= Beginning of Section =
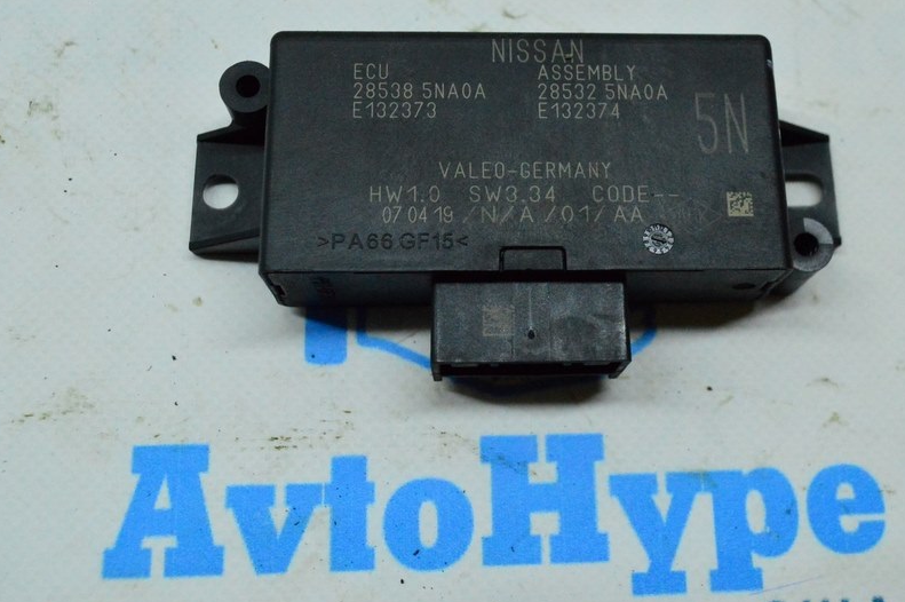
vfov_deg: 30.0
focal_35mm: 45
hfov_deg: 43.9
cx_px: 509
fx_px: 1121
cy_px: 239
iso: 6400
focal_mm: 23
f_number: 6.3
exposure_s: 1/640
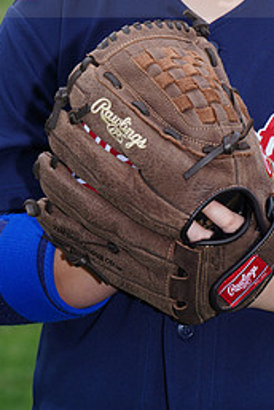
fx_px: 5135
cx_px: 184
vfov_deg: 4.6
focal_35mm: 451
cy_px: -34
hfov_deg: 3.1
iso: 200
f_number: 9
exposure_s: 1/250
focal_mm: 200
= End of Section =
- **ABOUT THIS TASK**
Print only the lines from the first line of the data above through the one containing "exposure_s: 1/250", exactly as they are, with pictures omitted.

- **RESULT BELOW**
vfov_deg: 30.0
focal_35mm: 45
hfov_deg: 43.9
cx_px: 509
fx_px: 1121
cy_px: 239
iso: 6400
focal_mm: 23
f_number: 6.3
exposure_s: 1/640
fx_px: 5135
cx_px: 184
vfov_deg: 4.6
focal_35mm: 451
cy_px: -34
hfov_deg: 3.1
iso: 200
f_number: 9
exposure_s: 1/250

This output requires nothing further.